• Jun
    22
    2013

    Don’t Eat the Puke!

    Sorry for the gross title, but it sucked you into reading, so…….

    Proverbs 26:11 says “As a dog returns to its vomit, so fools repeat their folly.” I’ve seen alot of that lately.

    Recently we awarded employees significant pay raises—as much as 36%—- and offered them an upward path which they initially accepted, only to have them walk off without even giving notice a couple of months later. They returned to lesser jobs in places of limited opportunity. Why? Mostly because they were comfortable in the lesser place, while the opportunity to live a better life required them to stretch a bit. One commented on how our town of 3000 people was “just to big city” for her.

    Really?

    But I supposed the kicker for me was when the adopted daughter of a friend of mine reached age 18, got pregnant, graduated high school, and proceeded to go find her birth mother and move back in with the woman who’d abused and abandoned her rather that with the adoptive parents who’d given her everything a kid could want. (Interestingly enough, the community she moved back to was the same one as the employee in the above paragraph.)

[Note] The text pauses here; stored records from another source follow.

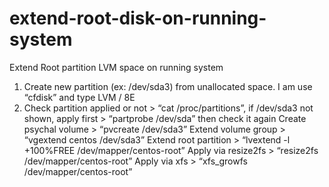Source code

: # extend-root-disk-on-running-system
Extend Root partition LVM space on running system


1. Create new partition (ex: /dev/sda3) from unallocated space. I am  use “cfdisk” and type LVM / 8E <br>
2. Check partition applied or not > “cat /proc/partitions”, if /dev/sda3 not shown, apply first > “partprobe /dev/sda” then check it again
Create psychal volume > “pvcreate /dev/sda3”
Extend volume group > “vgextend centos /dev/sda3”
Extend root partition > “lvextend -l +100%FREE /dev/mapper/centos-root”
Apply via resize2fs > “resize2fs /dev/mapper/centos-root”
Apply via xfs > “xfs_growfs /dev/mapper/centos-root”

    The dog returns to its vomit.

    In both of these situations, the people involved were shown a path forward to a new life of progress, prosperity, and opportunity; clearly a better life by all measurements. And in both situations they tasted the opportunity, enjoyed it, and then turned back to their old ways. The dog returned to the vomit.

    Why?

    The answer came blazing into my mind as my friend told about her adopted pregnant daughter. The dog returns to its vomit, because it sees itself as a dog.

    When we see ourselves as worthy of better, we turn our backs on the puke of our past. But if we somehow believe we aren’t worthy of anything more than that rancid past, we return to it, eat it, and then wonder why our breath is always bad.

    What’s that old saying? “If you always do what you’ve always done, you’ll always get what you’ve always got.”

    Is there any chance you keep returning to your vomit, because you’ve never seen yourself as worthy of more?

    II Corinthians 5:17 says “If any person is in Christ he is a new creation, the old has passed away and all things have become new.”

    You can say goodbye to the past. You don’t have to revisit that failure, or simply that thing that never worked. You can pick up and move forward. All you have to do, is believe what God says “…the old has passed and all thing have become new.”

    Don’t eat the puke anymore. You’re better than that.